Sunday, 26 July 1987
Control Room, USS Pittsburgh
Two Miles off Vlasjevo
Sakhalinskiy Zaliv
0405 hours

"Torpedo is arming itself!" Rodriguez's voice called over the intercom. "I repeat, torpedo is running hot! Range one-three-five-zero yards and closing!"

"Helm!" Gordon called. "Maintain turn to starboard!"

"Maintaining turn to starboard, aye, sir."

The kid at the helm control sounded as cool as the water outside Pittsburgh's hull.

"Torpedo has gone active!" Rodriguez reported. "Active pinging." A pause. "Torpedo has acquired target. Bearing now two-three-five, almost directly astern!"
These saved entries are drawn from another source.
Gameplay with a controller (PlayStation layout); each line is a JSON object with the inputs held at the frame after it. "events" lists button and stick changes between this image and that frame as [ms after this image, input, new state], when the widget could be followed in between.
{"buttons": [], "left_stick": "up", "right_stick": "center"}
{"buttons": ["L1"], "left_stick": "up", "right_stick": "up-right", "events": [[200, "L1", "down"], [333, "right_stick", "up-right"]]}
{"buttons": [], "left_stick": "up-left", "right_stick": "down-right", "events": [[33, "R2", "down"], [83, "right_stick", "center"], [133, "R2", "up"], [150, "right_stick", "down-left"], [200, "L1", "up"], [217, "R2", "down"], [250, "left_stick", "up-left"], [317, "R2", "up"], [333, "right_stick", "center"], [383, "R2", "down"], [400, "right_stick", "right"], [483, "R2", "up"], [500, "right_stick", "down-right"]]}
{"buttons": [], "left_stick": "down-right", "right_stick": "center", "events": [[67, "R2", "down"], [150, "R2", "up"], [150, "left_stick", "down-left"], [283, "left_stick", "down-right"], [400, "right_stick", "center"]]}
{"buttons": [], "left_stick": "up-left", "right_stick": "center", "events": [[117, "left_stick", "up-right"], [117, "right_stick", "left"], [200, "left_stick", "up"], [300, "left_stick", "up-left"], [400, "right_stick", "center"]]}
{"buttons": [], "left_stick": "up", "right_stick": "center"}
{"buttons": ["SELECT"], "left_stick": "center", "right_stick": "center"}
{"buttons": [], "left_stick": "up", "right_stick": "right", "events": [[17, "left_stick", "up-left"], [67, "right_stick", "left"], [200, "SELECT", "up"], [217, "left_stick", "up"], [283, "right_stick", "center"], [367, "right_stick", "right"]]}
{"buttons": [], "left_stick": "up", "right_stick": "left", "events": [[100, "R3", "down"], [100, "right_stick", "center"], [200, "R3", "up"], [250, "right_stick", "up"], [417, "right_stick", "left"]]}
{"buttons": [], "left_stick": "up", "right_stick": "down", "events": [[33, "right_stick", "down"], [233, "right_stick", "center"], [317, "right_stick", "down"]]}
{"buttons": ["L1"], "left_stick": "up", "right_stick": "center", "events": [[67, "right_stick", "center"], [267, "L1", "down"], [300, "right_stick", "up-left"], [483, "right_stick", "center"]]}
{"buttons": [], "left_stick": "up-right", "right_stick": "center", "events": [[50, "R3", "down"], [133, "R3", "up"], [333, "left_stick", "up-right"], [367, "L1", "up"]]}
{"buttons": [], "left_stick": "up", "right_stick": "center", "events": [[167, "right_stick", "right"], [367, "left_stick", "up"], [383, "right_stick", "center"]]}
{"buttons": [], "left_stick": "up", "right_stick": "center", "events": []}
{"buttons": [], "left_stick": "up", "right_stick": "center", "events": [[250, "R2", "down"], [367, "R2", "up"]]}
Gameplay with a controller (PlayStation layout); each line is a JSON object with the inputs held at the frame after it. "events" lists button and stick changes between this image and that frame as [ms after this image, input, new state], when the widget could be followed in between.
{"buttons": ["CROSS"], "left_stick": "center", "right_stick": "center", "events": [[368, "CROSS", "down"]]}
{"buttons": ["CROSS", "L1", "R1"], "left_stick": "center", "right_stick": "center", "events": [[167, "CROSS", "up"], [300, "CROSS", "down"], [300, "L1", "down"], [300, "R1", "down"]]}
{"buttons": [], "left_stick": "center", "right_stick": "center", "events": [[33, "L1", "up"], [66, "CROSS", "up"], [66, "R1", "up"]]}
"Maneuvering!" Gordon snapped. "Ahead full! Let's race this thing!"

"Conn, Maneuvering. Ahead full, aye, sir."

"Depth beneath keel?"

"Eight-five feet beneath keel, Captain," Lieutenant Carver announced.

"Damn, this beach is barely damp," Gordon said, keeping his voice light. "Let's find us some open water, shall we?"

"Aye aye, sir!" Carver replied.

Fasterfaster … Gordon bounced lightly on the balls of his feet, willing the huge boat to move faster.

The torpedo had suddenly appeared on the sonar screens, fired from about a mile away and almost dead abeam off the port side. Gordon had immediately ordered the sub into a hard turn to port, away from the torpedo. His guess was that it had been launched either from another helicopter or from one of Randall's crawler subs… most likely the latter. Had it been launched that close from another sub — a real sub, not one of those tracked toys — he might have tried turning into the torpedo to get inside its arming range, but this fish would have a short arming range, making that a dangerous tactic indeed. And he'd guessed right; the torpedo had armed itself long before Pittsburgh could have closed the range.

If it was a 406mm torpedo, it meant a battery-driven motor and a relatively short range. His only hope was to outrun the thing, and that meant speed….

"Conn, Maneuvering. Now making turns for three-five knots."

"Give us all you can, Chief."

"Will do, sir." Pittsburgh's stated top speed was thirty-plus knots submerged. In fact, she could manage thirty-five and, for short spurts only, could stretch that to something just shy of forty.

"Sonar, Conn! Give us a countdown on the torp."

"Aye, sir. Torpedo now at seven-zero-zero yards, and closing. Estimate speed at six-five knots!"

As a kid, Gordon had always hated word problems in math class, the sort of imbecilic nonsense that had trains leaving from different stations so many miles apart at different times and traveling at such and such a speed, and at what time would they pass one another? Several times, he'd rewritten the problem so that the trains wouldn't pass, but collide in a satisfactorily fiery explosion… which hadn't exactly endeared him to the teacher.

Here at long last was a practical application of those problems. The Russian torpedo was following the Pittsburgh, coming right up her ass. If the 'Burgh was moving at thirty-five knots and the torpedo at sixty-five knots, the torpedo obviously was closing the range at thirty knots… about thirty-four and a half miles per hour.

Didn't seem like much… a slow cruise through town in a car. But at that speed it would cover seven hundred yards in a bit over…

"Forty seconds to impact," Rodriguez warned.

"Stand by the CM dispenser, COB."

"Ready to release countermeasures," Warren replied.

"Five hundred yards. Thirty seconds to impact."

Gordon closed his eyes, picturing the moving sub, the faster-moving torpedo homing now on active sonar. Countermeasures gave them a chance.

In World War II, the German U-boat skippers had perfected the use of bubble decoys. Pillenwerfer, they'd called it, the "pill-thrower," firing a capsule that released a dense cloud of bubbles that shielded the submarine from a surface ship's sonar or ASDIC.